Age related memory decline, mild cognitive impairments (MCI), and cognitive impairments that occur with diseases, such as stroke, brain injuries, or early stages of dementia, have negative effects on the ability to navigate and to orient. Affected people who repeatedly start experiencing disorientation events often become scared of venturing out alone and consequently turn recluse and do not participate in social life anymore.

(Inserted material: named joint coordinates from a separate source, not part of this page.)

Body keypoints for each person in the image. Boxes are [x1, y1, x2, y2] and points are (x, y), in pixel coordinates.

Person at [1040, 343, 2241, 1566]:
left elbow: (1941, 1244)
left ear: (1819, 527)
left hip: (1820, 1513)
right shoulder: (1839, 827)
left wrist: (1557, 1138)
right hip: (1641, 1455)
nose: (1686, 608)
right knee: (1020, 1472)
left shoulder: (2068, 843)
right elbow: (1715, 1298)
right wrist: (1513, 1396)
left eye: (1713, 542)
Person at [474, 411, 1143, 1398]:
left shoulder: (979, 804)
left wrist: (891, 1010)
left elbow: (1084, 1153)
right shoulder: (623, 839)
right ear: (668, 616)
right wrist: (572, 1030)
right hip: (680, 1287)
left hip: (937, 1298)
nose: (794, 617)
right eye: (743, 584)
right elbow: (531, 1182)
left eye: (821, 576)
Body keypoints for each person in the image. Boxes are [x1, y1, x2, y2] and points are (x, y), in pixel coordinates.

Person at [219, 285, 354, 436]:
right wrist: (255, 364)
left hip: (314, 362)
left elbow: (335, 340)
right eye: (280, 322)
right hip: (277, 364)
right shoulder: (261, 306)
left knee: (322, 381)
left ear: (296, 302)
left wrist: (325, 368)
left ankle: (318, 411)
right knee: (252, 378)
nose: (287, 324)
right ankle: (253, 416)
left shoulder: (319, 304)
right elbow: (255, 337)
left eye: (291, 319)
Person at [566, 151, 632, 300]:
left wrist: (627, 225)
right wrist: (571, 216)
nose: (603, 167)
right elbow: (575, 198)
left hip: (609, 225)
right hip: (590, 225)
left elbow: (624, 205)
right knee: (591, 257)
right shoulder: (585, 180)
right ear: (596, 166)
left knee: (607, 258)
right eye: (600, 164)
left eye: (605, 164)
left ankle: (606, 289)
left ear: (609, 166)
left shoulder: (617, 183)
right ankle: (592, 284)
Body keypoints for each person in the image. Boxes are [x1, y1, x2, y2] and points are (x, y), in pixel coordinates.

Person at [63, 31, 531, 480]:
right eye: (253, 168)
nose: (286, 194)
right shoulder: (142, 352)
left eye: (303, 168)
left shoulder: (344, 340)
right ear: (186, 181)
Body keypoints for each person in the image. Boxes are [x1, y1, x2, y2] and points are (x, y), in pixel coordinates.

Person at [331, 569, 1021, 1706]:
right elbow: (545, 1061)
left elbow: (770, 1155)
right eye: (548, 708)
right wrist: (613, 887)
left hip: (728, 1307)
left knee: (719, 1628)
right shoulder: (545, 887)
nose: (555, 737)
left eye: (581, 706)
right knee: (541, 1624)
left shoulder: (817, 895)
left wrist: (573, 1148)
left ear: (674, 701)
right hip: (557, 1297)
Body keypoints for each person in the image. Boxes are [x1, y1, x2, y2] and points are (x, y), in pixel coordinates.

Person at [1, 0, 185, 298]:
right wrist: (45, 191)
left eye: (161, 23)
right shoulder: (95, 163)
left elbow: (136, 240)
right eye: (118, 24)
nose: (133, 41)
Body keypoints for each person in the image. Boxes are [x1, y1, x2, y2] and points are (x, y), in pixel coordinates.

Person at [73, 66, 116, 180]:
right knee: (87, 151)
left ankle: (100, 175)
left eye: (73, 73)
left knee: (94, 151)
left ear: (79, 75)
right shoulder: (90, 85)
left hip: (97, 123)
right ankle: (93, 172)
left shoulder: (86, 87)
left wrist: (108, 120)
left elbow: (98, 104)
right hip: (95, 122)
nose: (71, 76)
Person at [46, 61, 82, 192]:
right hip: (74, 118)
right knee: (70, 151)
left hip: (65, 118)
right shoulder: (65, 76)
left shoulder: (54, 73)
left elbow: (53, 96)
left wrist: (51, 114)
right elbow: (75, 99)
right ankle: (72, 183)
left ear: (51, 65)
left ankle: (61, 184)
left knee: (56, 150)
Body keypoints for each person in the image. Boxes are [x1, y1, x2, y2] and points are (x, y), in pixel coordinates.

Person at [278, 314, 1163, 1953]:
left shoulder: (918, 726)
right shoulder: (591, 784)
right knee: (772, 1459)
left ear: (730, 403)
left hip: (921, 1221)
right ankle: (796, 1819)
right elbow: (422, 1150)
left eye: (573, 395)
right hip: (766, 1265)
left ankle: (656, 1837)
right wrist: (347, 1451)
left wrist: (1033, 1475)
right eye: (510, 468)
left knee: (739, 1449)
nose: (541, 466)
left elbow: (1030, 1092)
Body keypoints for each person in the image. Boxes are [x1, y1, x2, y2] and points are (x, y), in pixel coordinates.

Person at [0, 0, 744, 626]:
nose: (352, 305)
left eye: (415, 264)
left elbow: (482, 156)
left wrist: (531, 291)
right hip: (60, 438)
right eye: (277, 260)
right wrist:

The aim of the project is to provide a system that provides orientation and navigation support to take away the fear of getting lost, but without keeping the person in “leading-strings”. We therefore will develop a mobile navigation companion for elderly pedestrians. We envision that this navigation companion will work in three different modes:

Background Mode

Sketch of the Background Mode

Instead of giving precise navigation instructions throughout the journey the system will only follow the user’s movement and provide coarse spatial cues, such as direction and distance of the next intermediate goal, such as a bus stop. Users will have to find their own routes, which will stimulate their spatio-cognitive abilities instead of replacing them technically.

Navigation Mode

Sketch of the Navigation Mode

In case of getting lost or entering unfamiliar terrain users can switch to the navigation mode. To accommodate research findings with respect to pedestrian navigation and elderly people we will focus on providing simple cues that are tied to landmarks instead of distances, such as “turn right in fifty metres”.

Safety Line

Sketch of the Safety Line

If the navigation support is not enough to overcome the user’s disorientation a phone contact between the user and the relative can be established. Relatives then can give the user moral support and help them recover their orientation. Therefore the system temporarily shares the user’s location with the called relative and highlights landmarks that the relative can use to guide the user.